Look for the word "Vanessa" in the entries and copy each line where it appears.

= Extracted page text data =
***

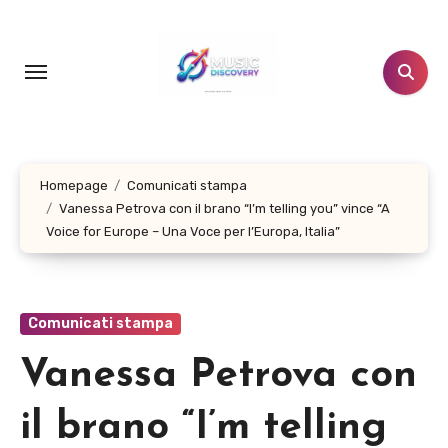
Salta
al
contenuto
Homepage
Comunicati stampa
Vanessa Petrova con il brano “I’m telling you” vince “A
Voice for Europe – Una Voce per l’Europa, Italia”
Comunicati stampa
Vanessa Petrova con
il brano “I’m telling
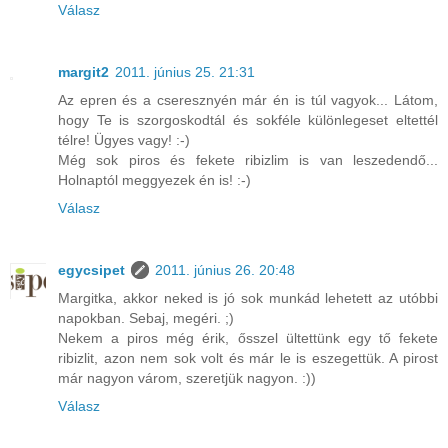
Válasz
margit2
2011. június 25. 21:31
Az epren és a cseresznyén már én is túl vagyok... Látom,
hogy Te is szorgoskodtál és sokféle különlegeset eltettél
télre! Ügyes vagy! :-)
Még sok piros és fekete ribizlim is van leszedendő...
Holnaptól meggyezek én is! :-)
Válasz
egycsipet
2011. június 26. 20:48
Margitka, akkor neked is jó sok munkád lehetett az utóbbi
napokban. Sebaj, megéri. ;)
Nekem a piros még érik, ősszel ültettünk egy tő fekete
ribizlit, azon nem sok volt és már le is eszegettük. A pirost
már nagyon várom, szeretjük nagyon. :))
Válasz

***

= Written solution =
Vanessa Petrova con il brano “I’m telling you” vince “A
Vanessa Petrova con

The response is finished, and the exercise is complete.